* [TASK ITEM]:
The reply should be the records repeated exactly, without any images.

Source data:
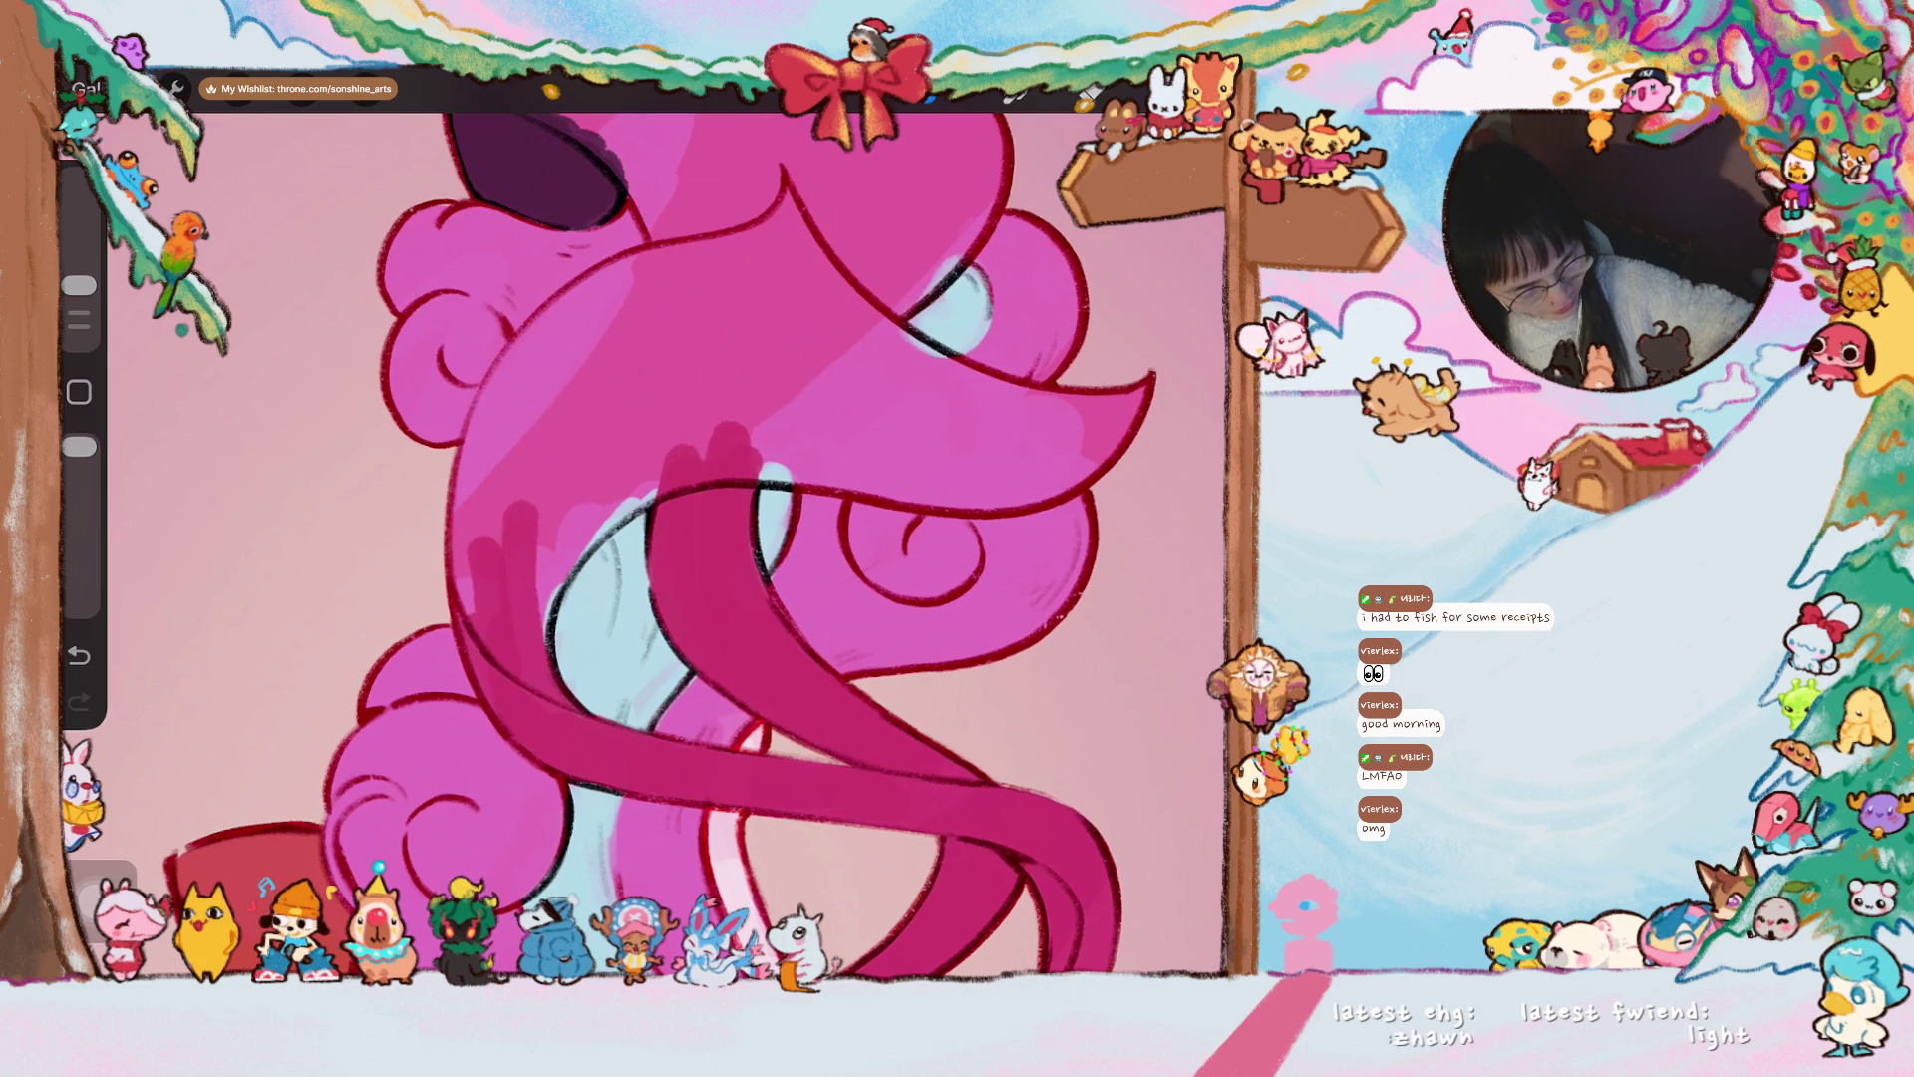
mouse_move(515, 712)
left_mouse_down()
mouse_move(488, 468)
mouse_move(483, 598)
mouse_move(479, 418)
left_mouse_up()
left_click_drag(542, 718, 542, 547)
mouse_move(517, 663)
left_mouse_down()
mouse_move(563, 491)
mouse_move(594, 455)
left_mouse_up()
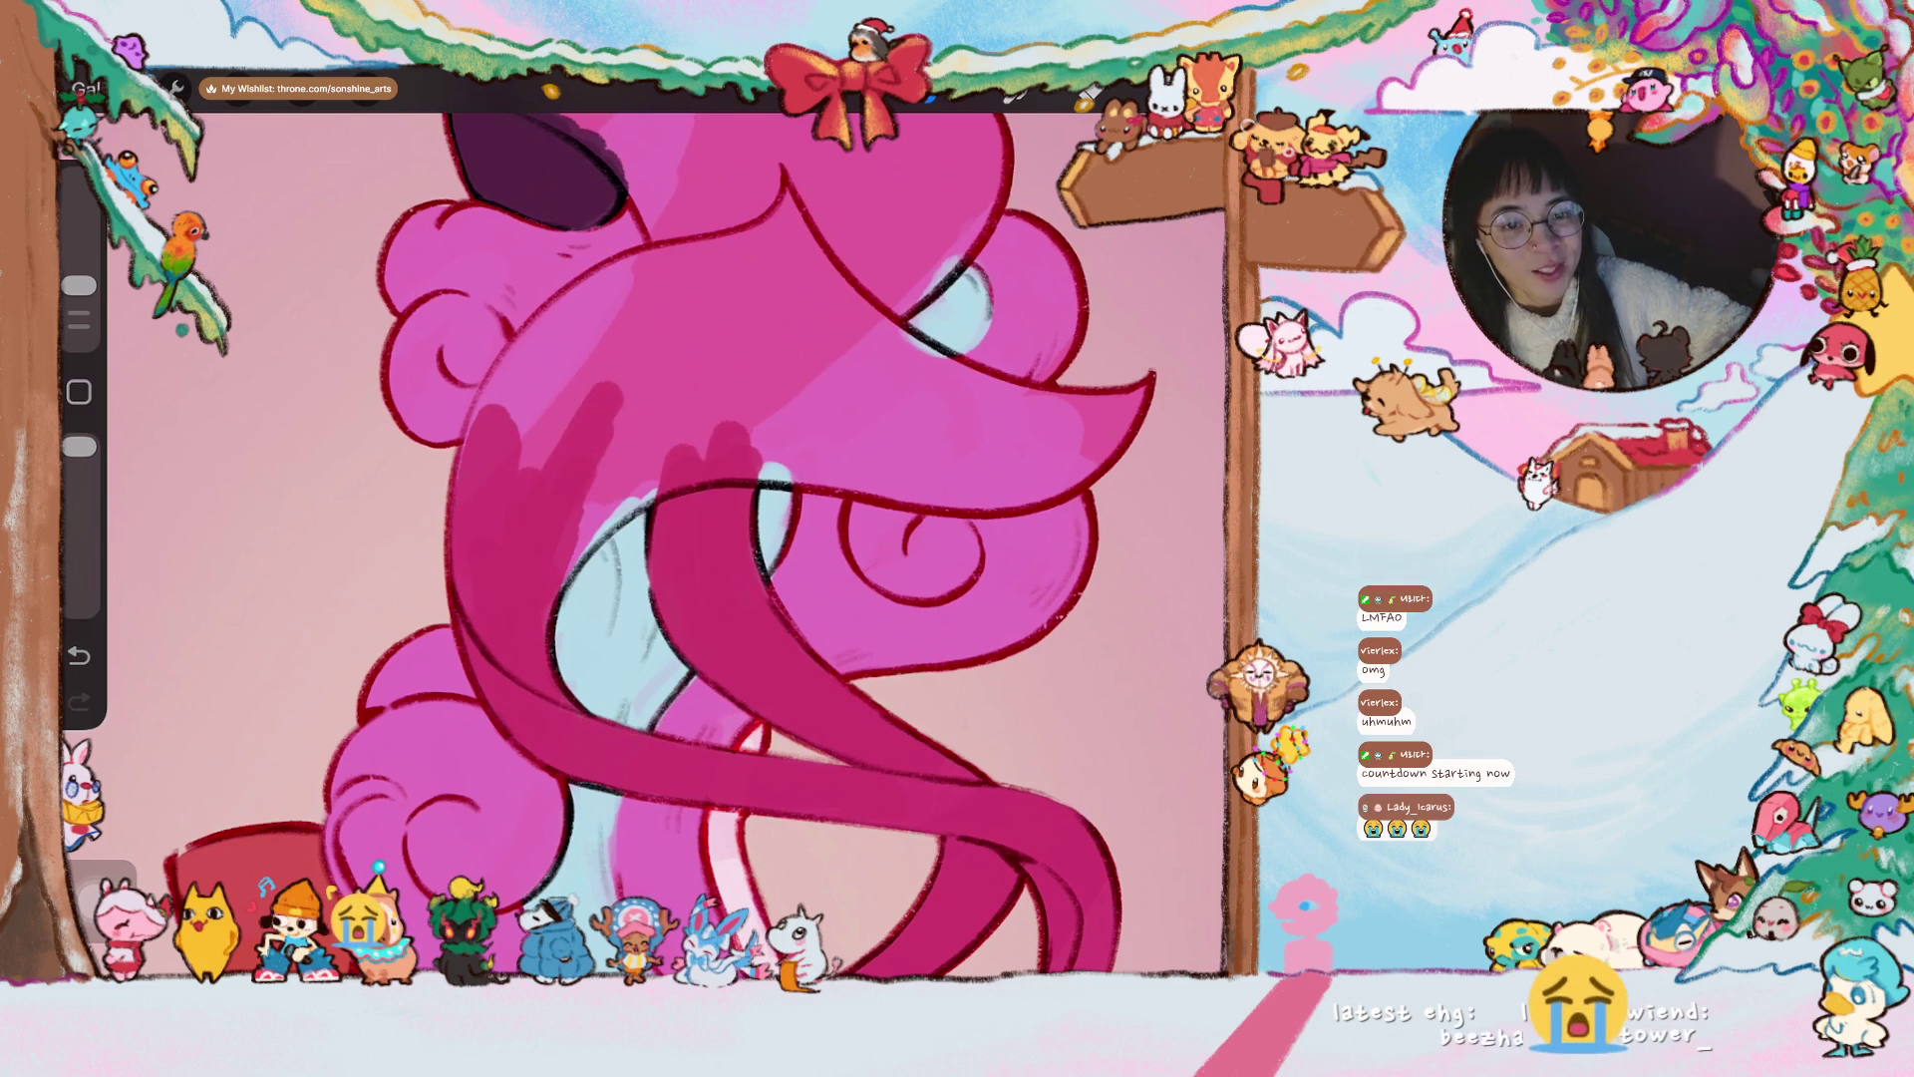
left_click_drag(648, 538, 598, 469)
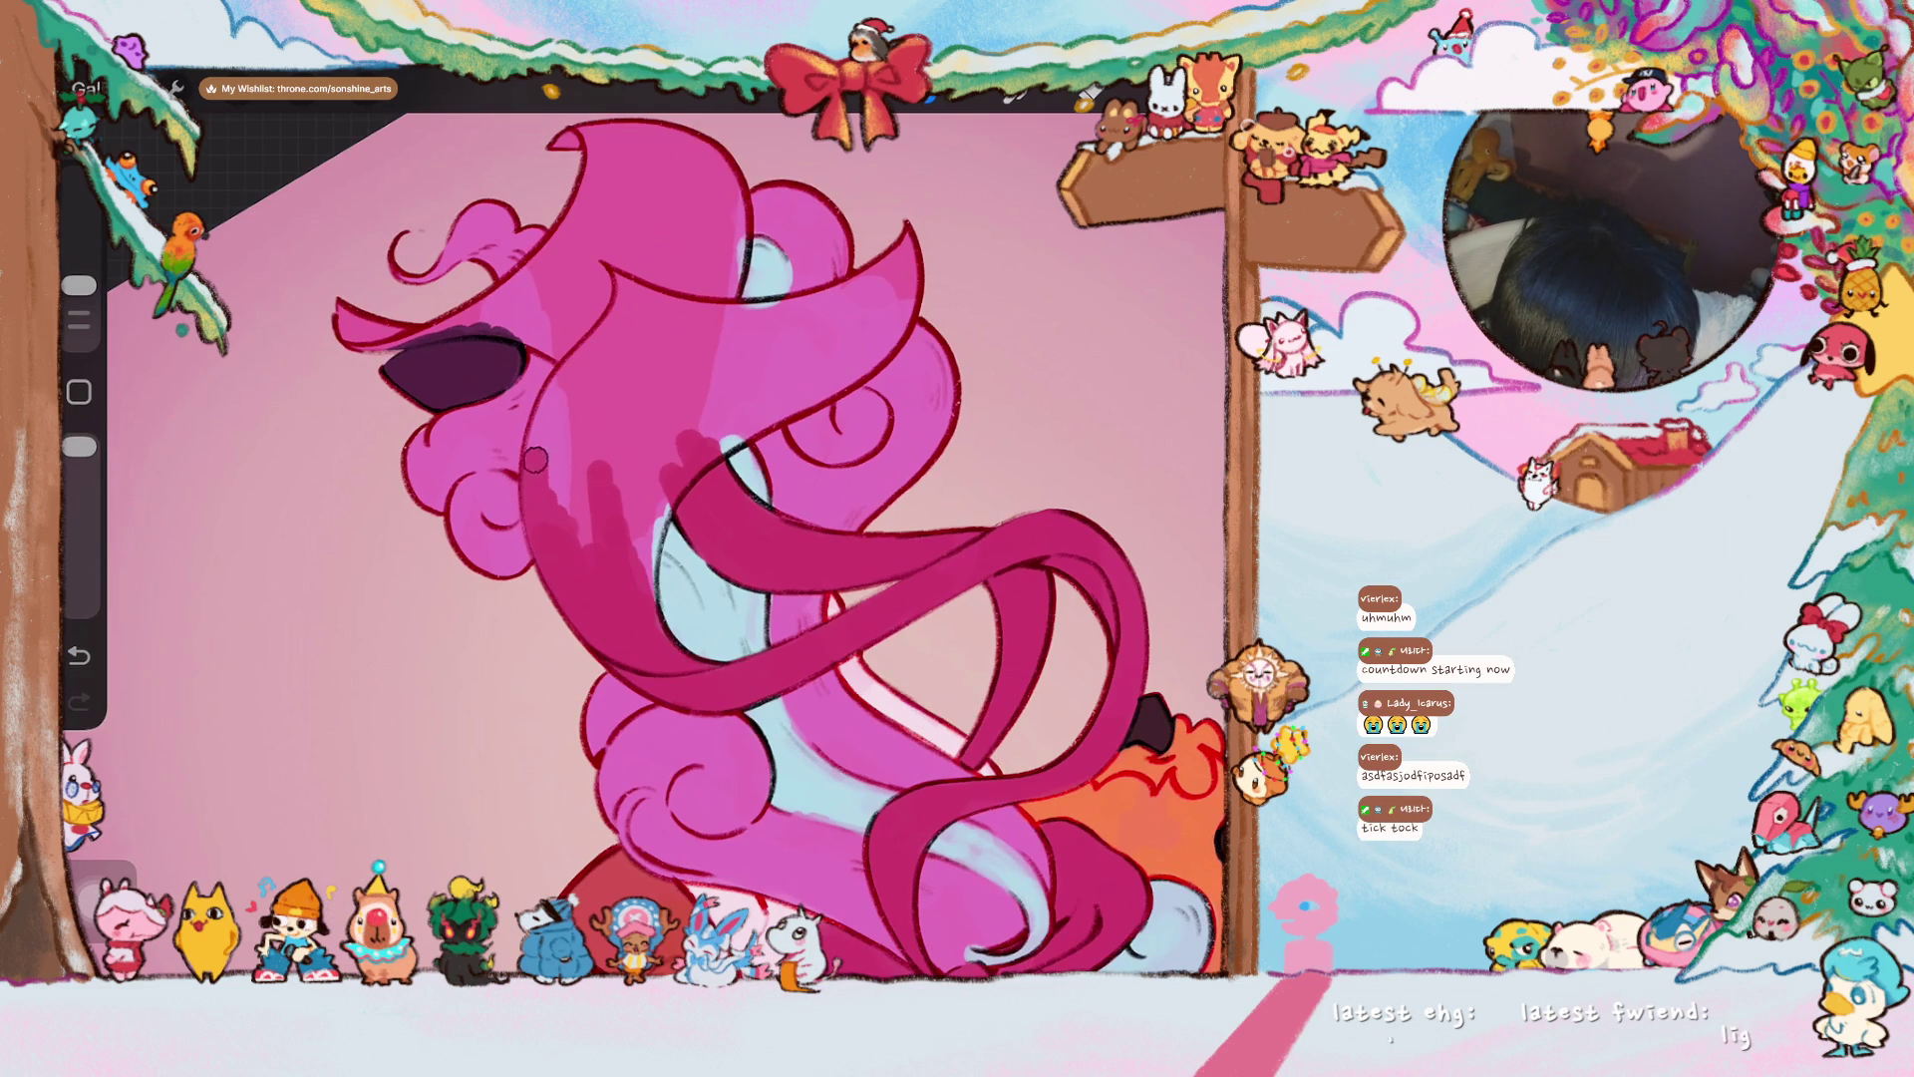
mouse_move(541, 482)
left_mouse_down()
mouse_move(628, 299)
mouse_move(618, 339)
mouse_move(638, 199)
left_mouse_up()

* [SOLUTION TO THIS TASK]:
mouse_move(515, 712)
left_mouse_down()
mouse_move(488, 468)
mouse_move(483, 598)
mouse_move(479, 418)
left_mouse_up()
left_click_drag(542, 718, 542, 547)
mouse_move(517, 663)
left_mouse_down()
mouse_move(563, 491)
mouse_move(594, 455)
left_mouse_up()
left_click_drag(648, 538, 598, 469)
mouse_move(541, 482)
left_mouse_down()
mouse_move(628, 299)
mouse_move(618, 339)
mouse_move(638, 199)
left_mouse_up()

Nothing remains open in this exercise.